The filing entity must file the BEFIT information with the filing authority (the competent authority of the Member State in which the filing entity is resident or, where it concerns a permanent establishment, is situated). A “BEFIT team”, composed of representatives of each relevant administration, will examine the completeness and accuracy of the BEFIT information return. Each BEFIT group member will file its individual tax return with the competent authorities in which the group member is resident or is situated. Where required, the competent authority will issue an amended tax assessment. The proposal also encompasses rules on appeals, statute of limitations, disclosure of information and penalties.
Meijburg & Co comments
This is the third attempt by the European Commission to harmonize the corporate income tax base. The first attempt was the 2011 proposal for a Common Consolidated Corporate Tax Base (CCCTB).

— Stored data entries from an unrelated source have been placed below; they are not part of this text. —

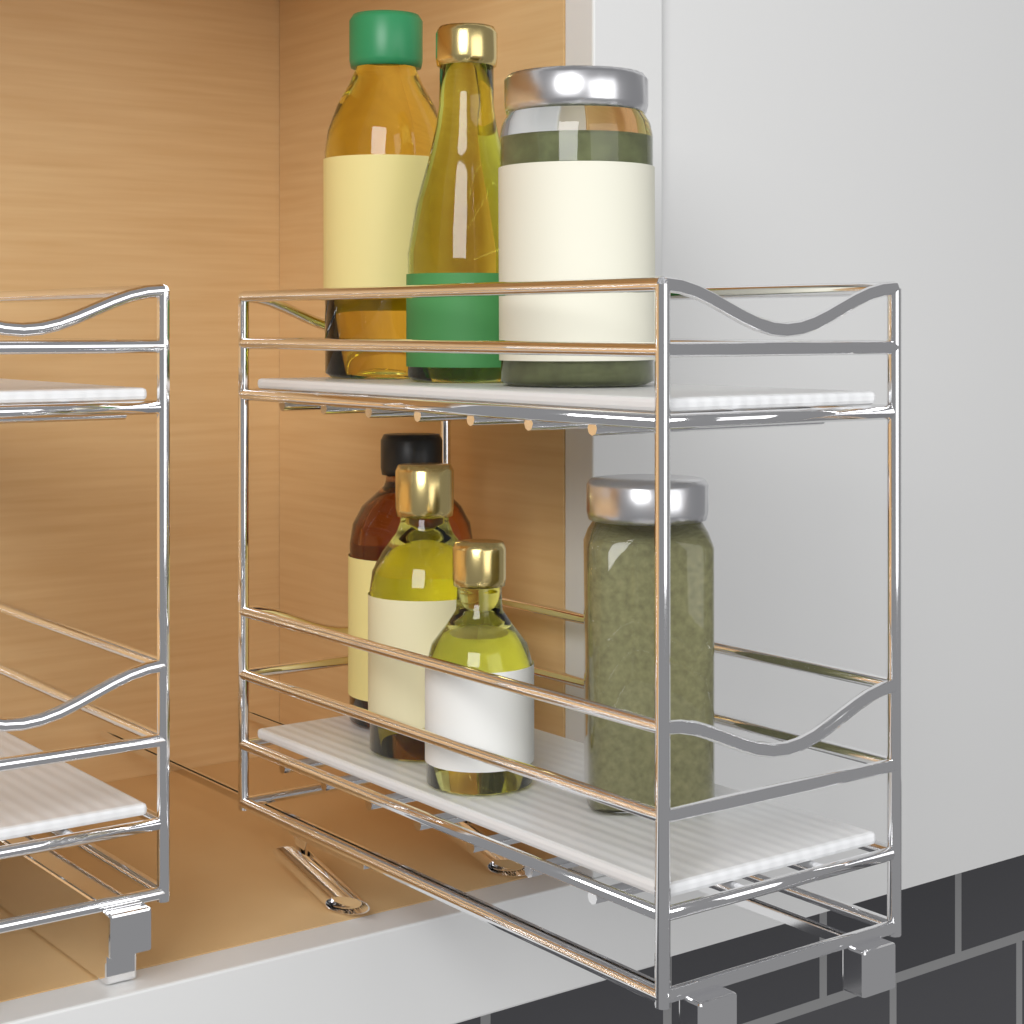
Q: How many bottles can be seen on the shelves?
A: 5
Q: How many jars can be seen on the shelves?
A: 2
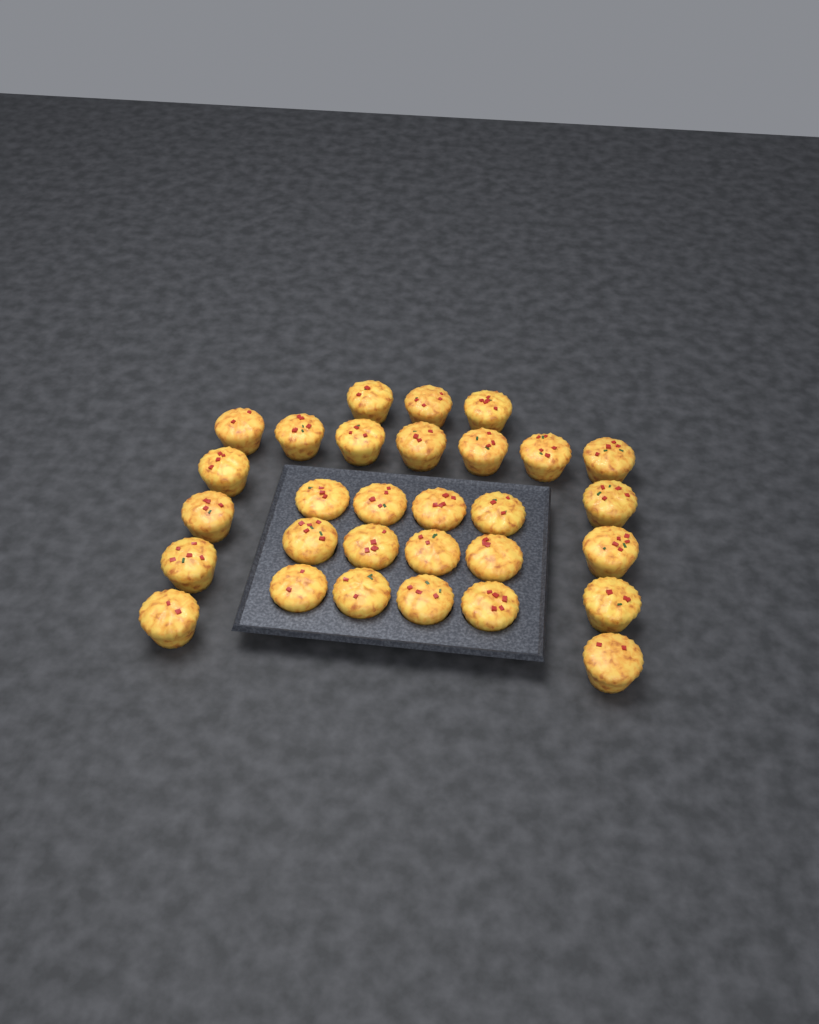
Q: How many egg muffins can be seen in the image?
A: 30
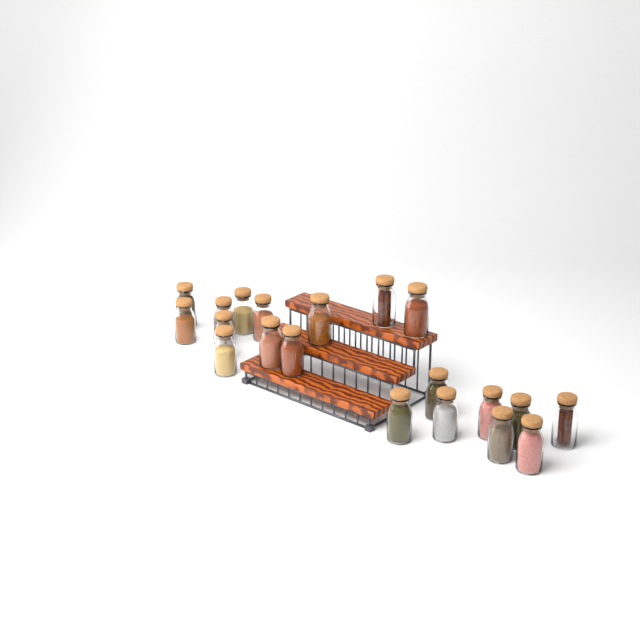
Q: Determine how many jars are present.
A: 20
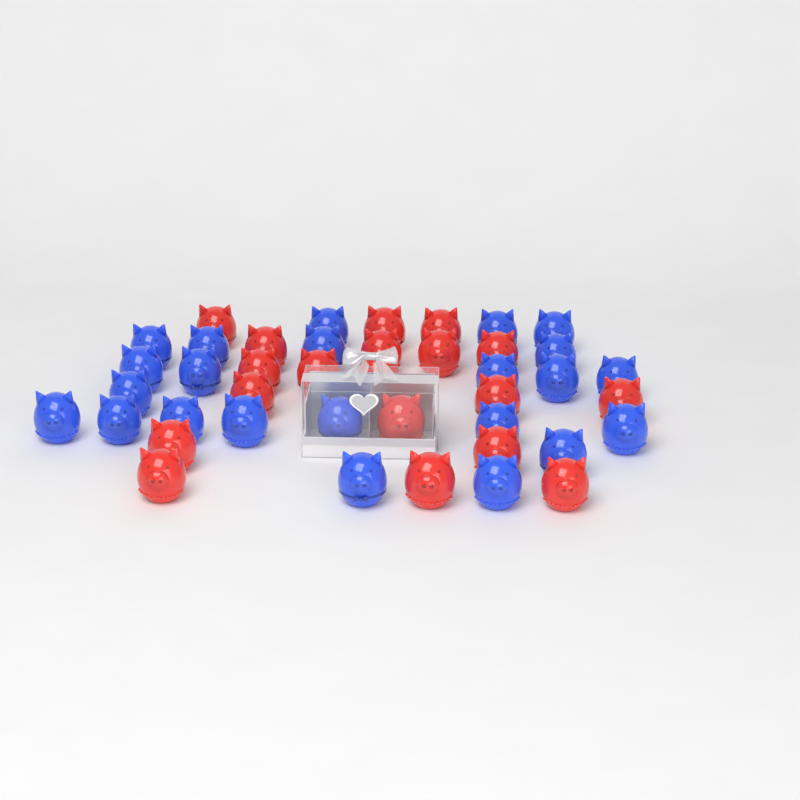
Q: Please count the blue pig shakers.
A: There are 23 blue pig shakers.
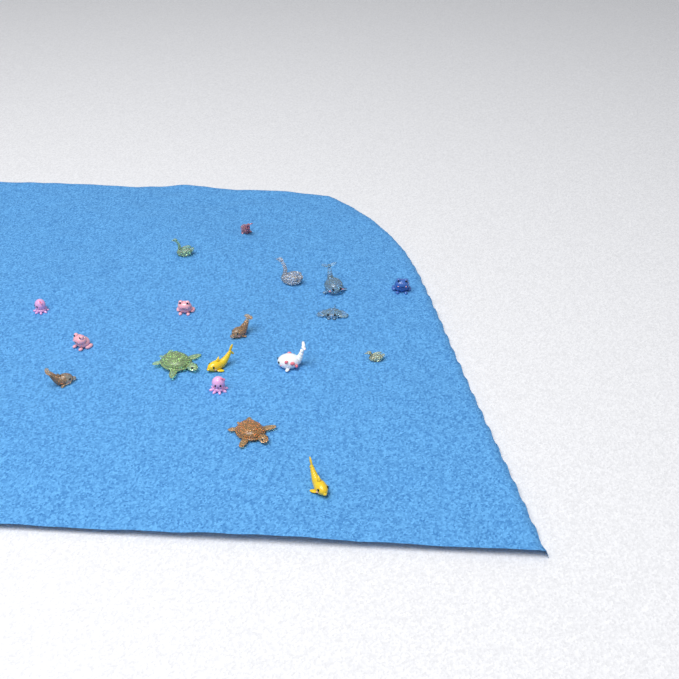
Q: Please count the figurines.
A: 18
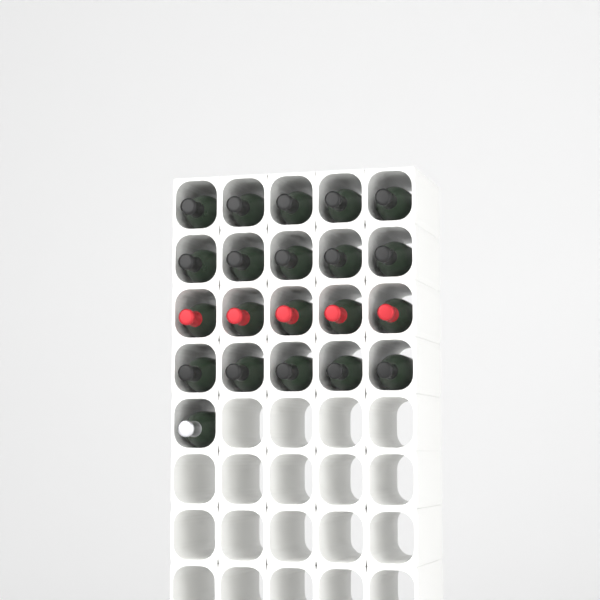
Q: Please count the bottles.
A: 21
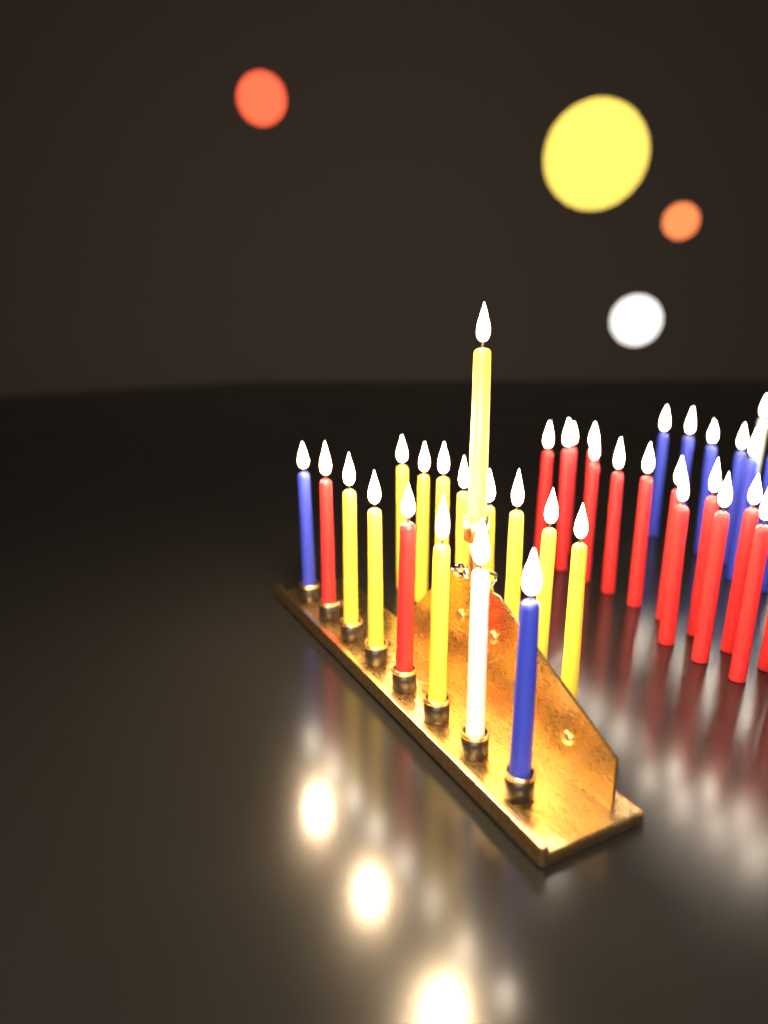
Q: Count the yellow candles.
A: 12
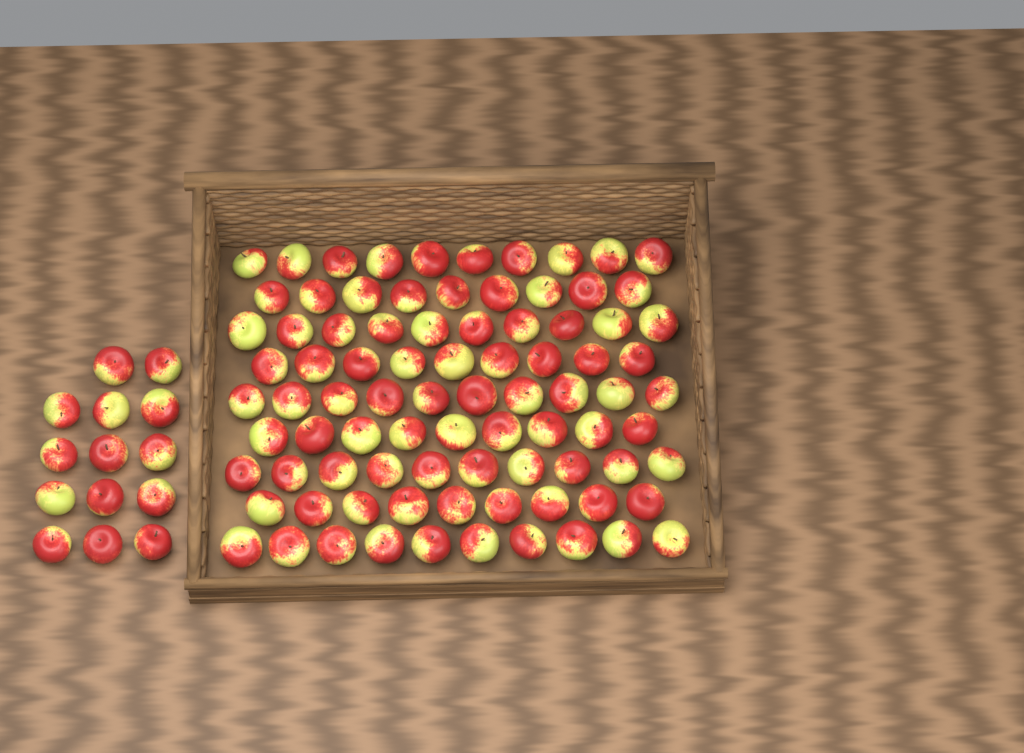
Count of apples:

In 2016, the European Commission proposed a two-step approach (including a first step for the harmonization of the tax base, and a second step for the consolidation and apportionment of the results). It now seems that the European Commission is trying to seize the (perceived) opportunity created by the introduction of Pillar 2. Similar to Pillar 2, the tax base calculation is based on the financial accounts, with some exceptions. The main difference between the two is the aggregation of profits and losses, which effectively result in cross-border loss compensation. This mechanism differs from the mechanism of Pillar 2, which is based on a jurisdictional approach, and bears the risk of undertaxation under Pillar 2, resulting in the levy of top-up tax. There is no indication whether and how this effect – which might considerably impact the attractiveness of BEFIT – will be dealt with.